§ **SHORT PROBLEM**
Could you arrange the lines of these items as a JSON list of strings, one string per line and no blank lines, starting at the first line of the items and ending at the line that contains "आइसोट्रेरिनोइन"? Include both of those lines and nothing past the second.

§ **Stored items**
——
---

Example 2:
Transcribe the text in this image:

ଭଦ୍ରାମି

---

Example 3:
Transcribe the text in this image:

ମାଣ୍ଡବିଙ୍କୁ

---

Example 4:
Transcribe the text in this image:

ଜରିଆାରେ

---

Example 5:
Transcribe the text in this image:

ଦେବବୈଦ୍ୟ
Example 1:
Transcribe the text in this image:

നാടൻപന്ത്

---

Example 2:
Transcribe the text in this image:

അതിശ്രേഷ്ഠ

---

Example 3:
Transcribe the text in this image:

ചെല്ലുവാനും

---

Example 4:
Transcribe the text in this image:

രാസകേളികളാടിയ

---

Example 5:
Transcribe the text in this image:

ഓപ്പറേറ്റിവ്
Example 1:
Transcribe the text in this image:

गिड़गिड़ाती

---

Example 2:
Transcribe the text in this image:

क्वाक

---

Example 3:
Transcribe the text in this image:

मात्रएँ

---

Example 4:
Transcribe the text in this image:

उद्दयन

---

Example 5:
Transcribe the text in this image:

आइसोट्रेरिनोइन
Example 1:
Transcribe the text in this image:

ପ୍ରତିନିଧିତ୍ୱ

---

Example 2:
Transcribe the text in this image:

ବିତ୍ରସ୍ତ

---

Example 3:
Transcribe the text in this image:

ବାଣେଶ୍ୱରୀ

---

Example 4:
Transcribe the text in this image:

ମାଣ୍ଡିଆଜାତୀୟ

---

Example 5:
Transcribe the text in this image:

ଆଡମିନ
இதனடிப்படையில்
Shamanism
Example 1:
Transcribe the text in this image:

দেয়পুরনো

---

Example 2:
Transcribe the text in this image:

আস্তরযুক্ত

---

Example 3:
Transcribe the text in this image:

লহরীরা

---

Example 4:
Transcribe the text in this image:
——
§ **THE OUTPUT**
[
  "---",
  "Example 2:",
  "Transcribe the text in this image:",
  "ଭଦ୍ରାମି",
  "---",
  "Example 3:",
  "Transcribe the text in this image:",
  "ମାଣ୍ଡବିଙ୍କୁ",
  "---",
  "Example 4:",
  "Transcribe the text in this image:",
  "ଜରିଆାରେ",
  "---",
  "Example 5:",
  "Transcribe the text in this image:",
  "ଦେବବୈଦ୍ୟ",
  "Example 1:",
  "Transcribe the text in this image:",
  "നാടൻപന്ത്",
  "---",
  "Example 2:",
  "Transcribe the text in this image:",
  "അതിശ്രേഷ്ഠ",
  "---",
  "Example 3:",
  "Transcribe the text in this image:",
  "ചെല്ലുവാനും",
  "---",
  "Example 4:",
  "Transcribe the text in this image:",
  "രാസകേളികളാടിയ",
  "---",
  "Example 5:",
  "Transcribe the text in this image:",
  "ഓപ്പറേറ്റിവ്",
  "Example 1:",
  "Transcribe the text in this image:",
  "गिड़गिड़ाती",
  "---",
  "Example 2:",
  "Transcribe the text in this image:",
  "क्वाक",
  "---",
  "Example 3:",
  "Transcribe the text in this image:",
  "मात्रएँ",
  "---",
  "Example 4:",
  "Transcribe the text in this image:",
  "उद्दयन",
  "---",
  "Example 5:",
  "Transcribe the text in this image:",
  "आइसोट्रेरिनोइन"
]